The United States is a charming country. While there, I saw all kinds of exotic flora and fauna from bushy-tailed squirrels to perfectly manicured streets of “lawns.” (In traditional American suburban culture, it’s customary to destroy the native, biodiverse plant life and replace it with homogenous grass seed in the form of a “lawn.” They take special care to keep the grass short; it appears Americans have a superstition that tall grass brings ill fortune. As a result, American families perform regular ritual cullings of the grass, and I was even lucky enough to witness parents teach their children this important cultural practice. Unfortunately, these days intergenerational passage of this long-kept knowledge is fading away. More and more people now hire lawn cutting services, another sad example of modernization erasing cultural heritage.)

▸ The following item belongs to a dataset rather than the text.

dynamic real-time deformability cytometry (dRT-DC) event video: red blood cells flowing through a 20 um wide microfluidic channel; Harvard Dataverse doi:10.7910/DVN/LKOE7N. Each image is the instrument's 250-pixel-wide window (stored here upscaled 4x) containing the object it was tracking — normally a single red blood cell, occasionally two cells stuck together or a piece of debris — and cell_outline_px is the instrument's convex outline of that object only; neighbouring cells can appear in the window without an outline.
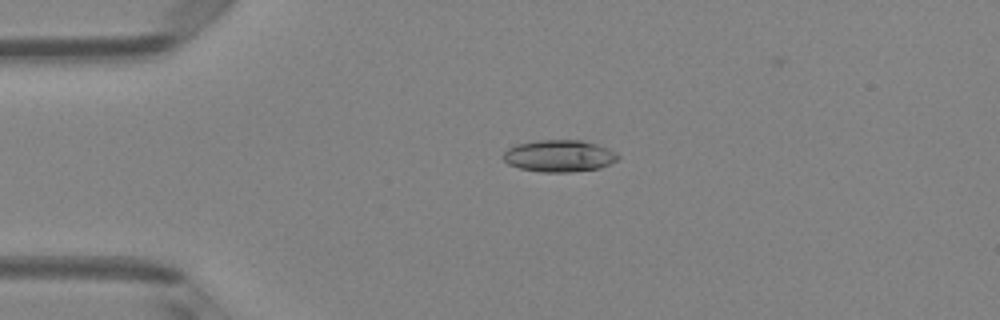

Once when I was in America on my temporary assignment, an apostle even visited! It was such an exciting and rare occasion that people traveled from far and wide to hear him speak. He reminded everyone attending to keep the commandments, including praying and reading the Scriptures. He quoted the prophet and counseled us to follow him. The talk was so special and clearly tailored to the American people in the room at that moment. He also pointed out that certain cultural practices of Church members in the area were not in line with Gospel principles. Although some people got defensive, others chose not to harden their hearts and thankfully abandoned ancestral knowledge passed down for countless generations to follow the Lord’s chosen prophets, seers, and revelators (who happened to be from my country). I was glad to see more members in a foreign land increase their understanding and change their behavior to be closer to what members in my homeland already do. It can’t be helped that there are some growing pains when the Church is still developing there.
I hope to take my future children to America and show them the place I explored in my youth. They say in American English that they’ll “circle back” – isn’t that beautiful? They somehow seem to understand better than we do that returning is akin to moving in the metaphorical shape of a perfect circle, to progressing on one eternal round, to becoming more whole. They could really teach us a thing or two. So to all my beloved brothers and sisters in America: I miss you, and I can’t wait to “circle back” someday.